WHAT IS REQUIRED: Copy every line of the data below that contains the string "alphaTex". Matching is case-sensitive.

MATERIAL FOR THIS EXERCISE:
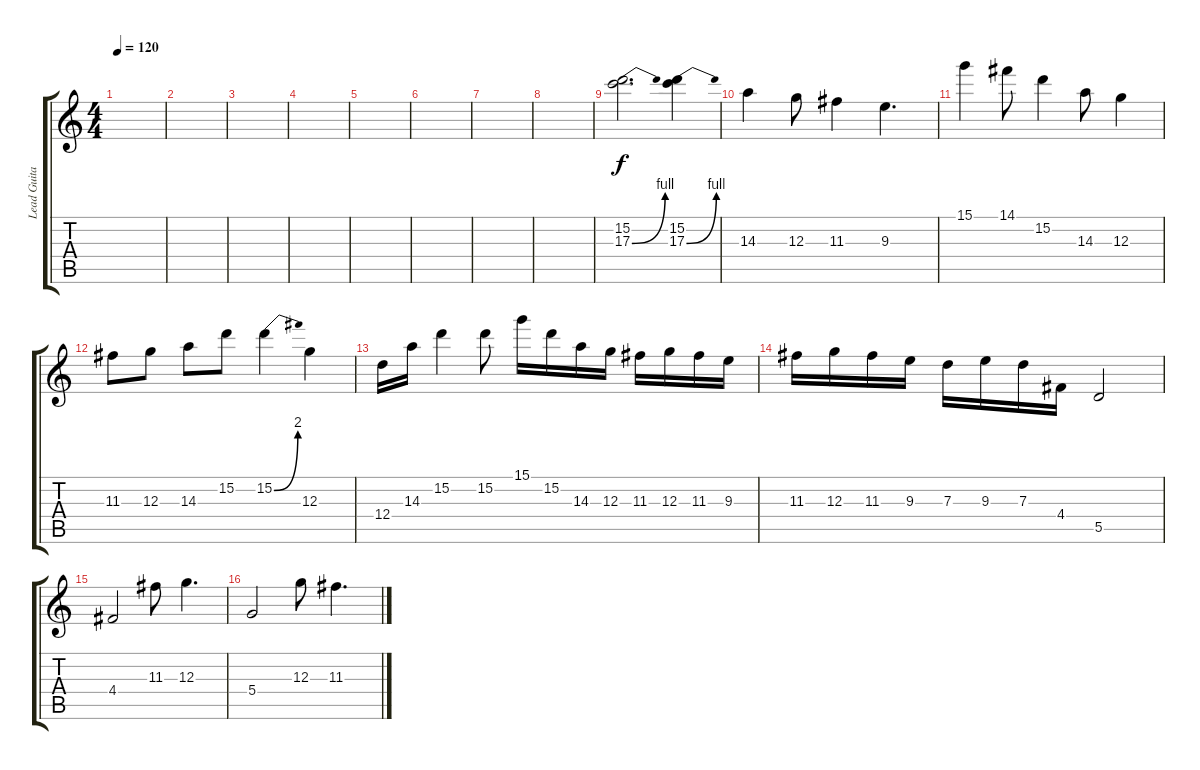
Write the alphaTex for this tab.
...
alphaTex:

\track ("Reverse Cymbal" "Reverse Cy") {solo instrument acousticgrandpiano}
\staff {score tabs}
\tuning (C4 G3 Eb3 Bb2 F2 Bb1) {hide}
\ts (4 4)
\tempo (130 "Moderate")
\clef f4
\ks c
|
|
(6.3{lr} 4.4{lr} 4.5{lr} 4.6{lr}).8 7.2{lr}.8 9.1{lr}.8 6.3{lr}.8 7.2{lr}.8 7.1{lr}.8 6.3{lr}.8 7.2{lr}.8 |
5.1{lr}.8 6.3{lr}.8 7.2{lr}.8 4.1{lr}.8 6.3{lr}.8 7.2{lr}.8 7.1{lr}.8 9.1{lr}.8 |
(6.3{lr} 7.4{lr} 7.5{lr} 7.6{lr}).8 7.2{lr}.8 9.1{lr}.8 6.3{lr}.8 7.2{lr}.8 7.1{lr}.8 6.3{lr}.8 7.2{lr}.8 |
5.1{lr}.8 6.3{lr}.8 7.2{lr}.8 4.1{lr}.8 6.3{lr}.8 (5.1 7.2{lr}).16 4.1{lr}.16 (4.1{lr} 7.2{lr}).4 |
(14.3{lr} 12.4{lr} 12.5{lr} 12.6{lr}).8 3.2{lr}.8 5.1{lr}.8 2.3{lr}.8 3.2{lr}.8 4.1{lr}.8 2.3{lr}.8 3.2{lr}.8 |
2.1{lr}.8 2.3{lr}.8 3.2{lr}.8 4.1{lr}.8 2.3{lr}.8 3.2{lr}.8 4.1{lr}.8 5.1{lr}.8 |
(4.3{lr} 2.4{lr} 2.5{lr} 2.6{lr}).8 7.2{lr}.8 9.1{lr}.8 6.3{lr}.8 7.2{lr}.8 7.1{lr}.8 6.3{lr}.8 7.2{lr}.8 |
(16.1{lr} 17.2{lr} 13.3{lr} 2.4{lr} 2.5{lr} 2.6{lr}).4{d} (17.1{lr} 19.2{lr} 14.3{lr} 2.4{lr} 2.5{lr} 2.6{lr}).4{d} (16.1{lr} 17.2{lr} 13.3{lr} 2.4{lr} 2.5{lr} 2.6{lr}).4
---
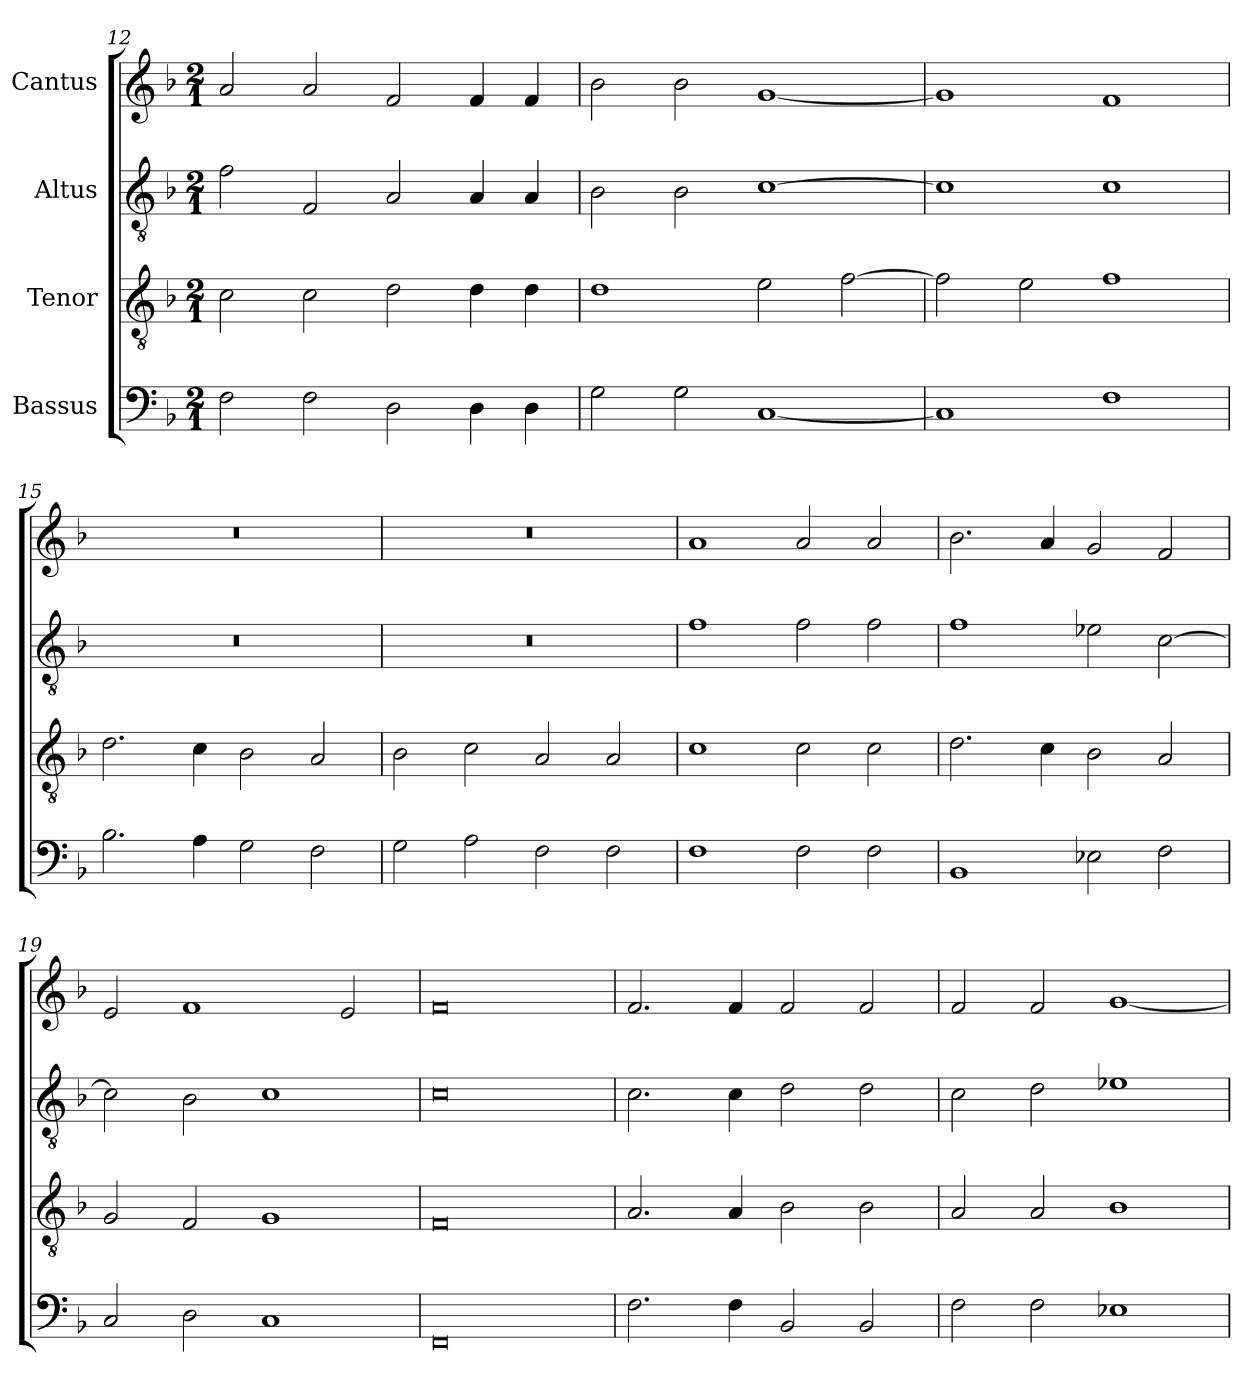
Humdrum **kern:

RESULT FOR THIS EXERCISE:
Write the alphaTex for this tab.
alphaTex:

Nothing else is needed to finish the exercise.